O Banco do Brasil registrou lucro líquido ajustado de R$ 3,4 bilhões no primeiro trimestre de 2026, retração de 53,5% em relação ao mesmo período de 2025. No comparativo com o último trimestre do ano passado, a queda foi de 40,2%. O resultado do primeiro trimestre mantém a espiral de queda iniciada em 2025, principalmente em razão do calote do agronegócio. Segundo análise do Departamento Intersindical de Estatística e Estudos Socioeconômicos (Dieese), o BB recorreu a créditos tributários. Apenas no primeiro trimestre de 2026, o valor chegou a R$ 2,1 bilhões. Sem esse recurso contábil, o lucro teria sido ainda menor, de aproximadamente R$ 1,3 bilhão, evidenciando uma queda ainda mais acentuada.
Além da alta inadimplência da carteira do agro, o banco atribuiu a queda do resultado ao aumento de 85,8% no custo do crédito, que totalizou R$ 18,9 bilhões; a redução das despesas de captação, associada a menores volumes de LCA e ao efeito calendário (três dias úteis a menos); ao crescimento de 5,5% nas despesas administrativas, influenciado pelo reajuste salarial de 2025 e aos investimentos em tecnologia e cibersegurança.
Na avaliação da dirigente do Sindicato dos Bancários/ES, Nathalia Gallini, há outras causas, mas o lucro do BB foi minado principalmente pela inadimplência da carteira do agro. “Estamos nos referindo aos grandes empresários do agro que respondem pela maioria dos empréstimos. Não podemos esquecer que o Plano Safra 2025/2026 anunciou oferta de R$ 230 bilhões em crédito”. O BB é o maior financiador do agronegócio brasileiro, o que o expõe diretamente aos problemas do setor. A inadimplência rural acima de 90 dias subiu de 2,76% para 6,22% em um ano. A carteira rural como um todo pressiona o indicador geral de inadimplência do banco (5,05% acima de 90 dias no 1T26, ante 3,63% no 1T25).
Mais pressão sobre os funcionários
A dirigente afirma que o lucro caiu, mas não em função da queda de produção dos funcionários. Ela diz que os funcionários seguem sendo pressionados pela direção do banco, que impõe metas cada vez mais intangíveis. Nathalia destaca que as receitas seguem em crescimento, mas foram comprometidas com as provisões para perdas. A chamada Provisão para Devedores Duvidosos (PDD) é o dinheiro separado pelo banco para cobrir empréstimos com risco de calote. No primeiro trimestre de 2026, a PPD subiu para R$ 16,8 bilhões em relação ao primeiro trimestre de 2025. Em nota, o banco confirma que o aumento da PDD reflete principalmente a elevação da inadimplência nas operações com produtores rurais.

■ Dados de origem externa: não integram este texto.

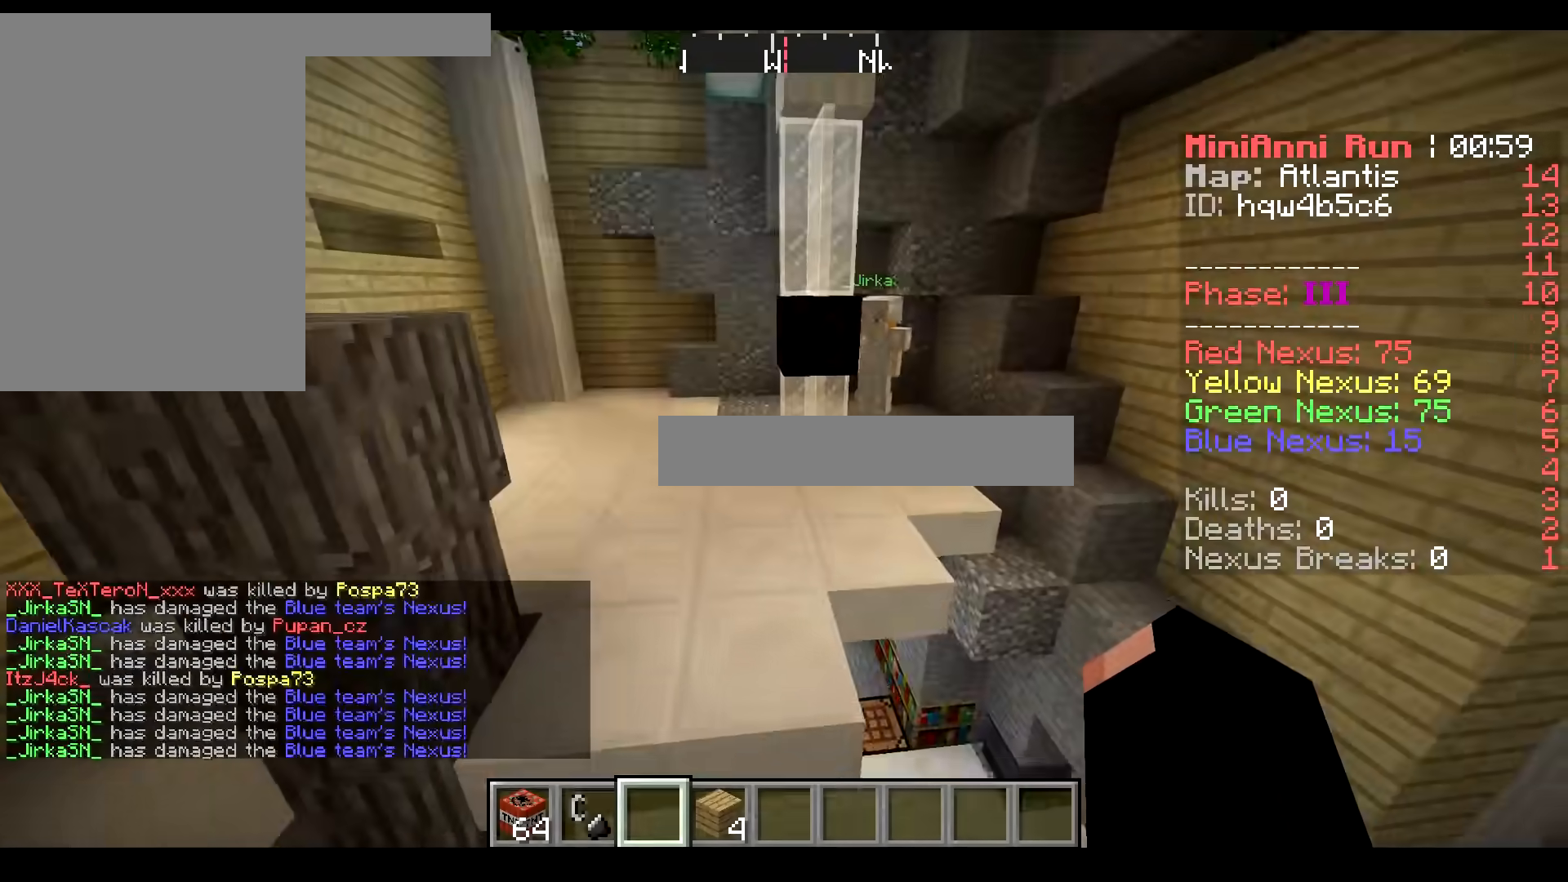
{"keys": [], "mouse": []}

“O banco tem sustentado sua rentabilidade com base em um modelo de gestão focado em metas descoladas da realidade. Diariamente temos indícios de que a pressão não para nem quando o colega está de férias ou licença. Existe uma cobrança de produção sistemática, mesmo para quem trabalhou apenas alguns dias no mês. É um ritmo que intensifica o trabalho e torna o adoecimento uma consequência desse modelo opressor. O banco ignora que somos seres humanos, não máquinas de bater número. O lucro está sendo construído sobre o esgotamento da nossa categoria”, critica.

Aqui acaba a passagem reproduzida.